À l'image de la Belgique, les bière belges sont variées, ont des personnalités riches, bien marquées, et toutes sont fortes d'une histoire complexe. La Belgique a l'une des cartes de bières les plus riches de la planète. Malgré la variété, quelques catégories caractéristiques se dégagent, permettant de cerner un peu plus précisément le riche paysage que dessinent les bières belges, le partageant en régions aux caractéristiques bien marquées, à côté des blanches, blondes, ambrées, brunes, doubles ou triples.
Les bières trappistes et les bières d'abbaye, tout d'abord, portent en leur nom même, le mythe de la bière belge. Une différence importante existe cependant entre les deux types de bière. La bière d'abbaye est une appellation commerciale tirant son nom d'une abbaye produisant ou ayant produit de la bière. Aujourd'hui, la production est assurée par une entreprise. L'appellation de bière trappiste, par contre, est beaucoup plus stricte. Elle s'applique à une bière produite entièrement dans une abbaye trappiste. Dans un cas comme dans l'autre, il ne s'agit pas d'un type particulier de bière, mais plutôt d'une bière conçue selon des recettes anciennes, garantes d'un goût de tradition.

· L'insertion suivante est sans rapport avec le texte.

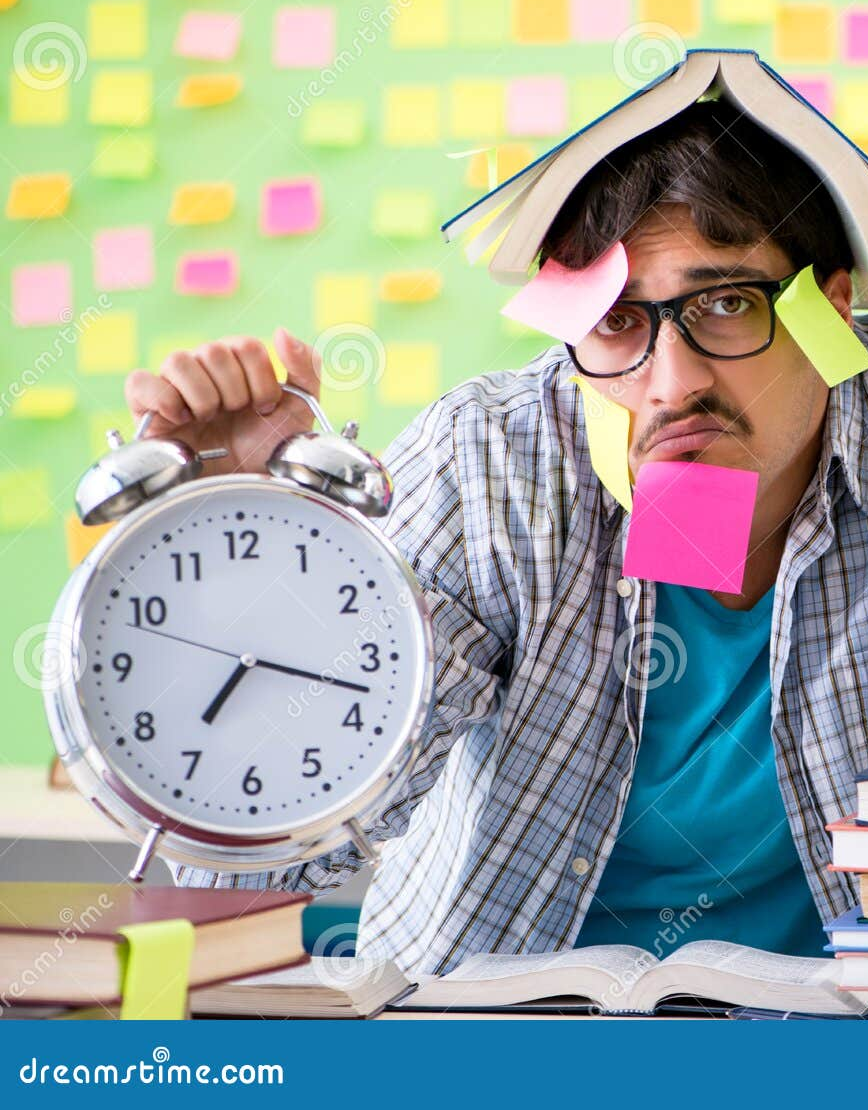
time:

On trouve également des Pilsner, bières blondes et claires relativement douces. Extrêmement populaires, elles représentent une immense partie du commerce des bières belges. Les Lambics, exclusivement produits aux alentours de Bruxelles (du moins traditionnellement), puisque c'est dans l'air aux alentours de cette ville que se trouvent les levures nécessaires, sont des bières typiquement belges. On les connaît surtout pour les versions aux fruits qu'elles permettent de créer comme les Kriek, mais elles méritent pourtant qu'on prête attention aux versions non aromatisées. Très acides, elles réveillent les sens, et taquinent les papilles d'une manière totalement différente des bières dont on a l'habitude.
Il est impossible de ne pas parler de la Vieille Brune Flamande, créée il y a déjà plus d'un siècle et popularisée par la Queue de charrue. Un brassage particulier et un repos en fûts de chêne permettent d'obtenir une bière à la couleur rouge presque rubis, au goût acide et très typé.

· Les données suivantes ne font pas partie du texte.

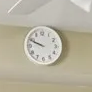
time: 9:48
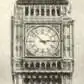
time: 2:52
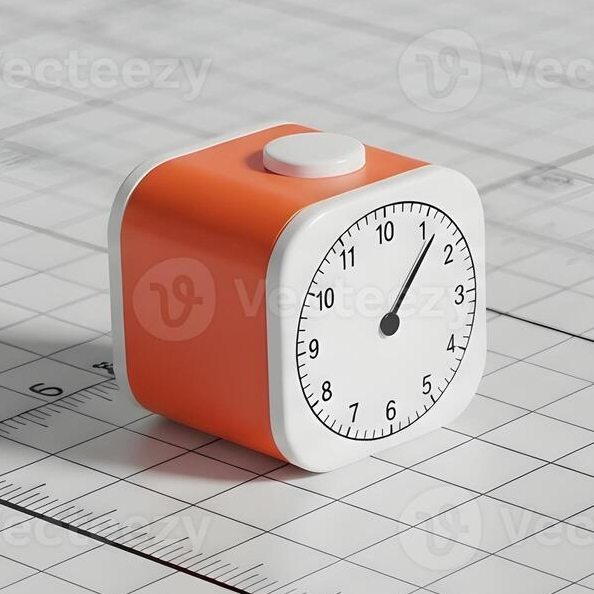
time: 1:06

Régulièrement, la Belgique propose au monde entier ses bières de saison, dont la particularité résidait dans des besoins pratiques qui ne trouvaient pas de solutions techniques. Ainsi, parce qu'aucune solution ne permettait de réfrigérer la bière pendant son brassage, celui-ci n'avait lieu qu'en hiver, la chaleur de l'été risquant de donner naissance à de mauvaises levures. Les bières de saison produites après le 29 mars (longtemps dernier jour officiel de brassage) ont donc été, jusqu'à l'invention de solutions de réfrigération, des bières exceptionnelles car rares. De même, à Noël, les brasseurs devaient se débarrassaient de leur récolte pour accueillir la prochaine. Ils produisaient alors de la bière pour écouler les derniers stocks de céréales, et offraient celle-ci, donnant naissance à une tradition qui perdure.
Et parce que la Belgique envisage la bière comme un art de vivre, elle produit de nombreuses bières à faible taux d'alcool, moins de 1,5% en général, prévue pour accompagner les repas. Plus que toutes les bières particulières, la bière de table est certainement celle qui représente le mieux le rapport des Belges à leur boisson préférée, rapport comparable à celui des Français au vin pendant longtemps. Si aujourd'hui les bières de tables perdent un peu de terrain, comme le vin en France, l'amour des Belges pour la bière n'est, lui, pas près de s'éteindre.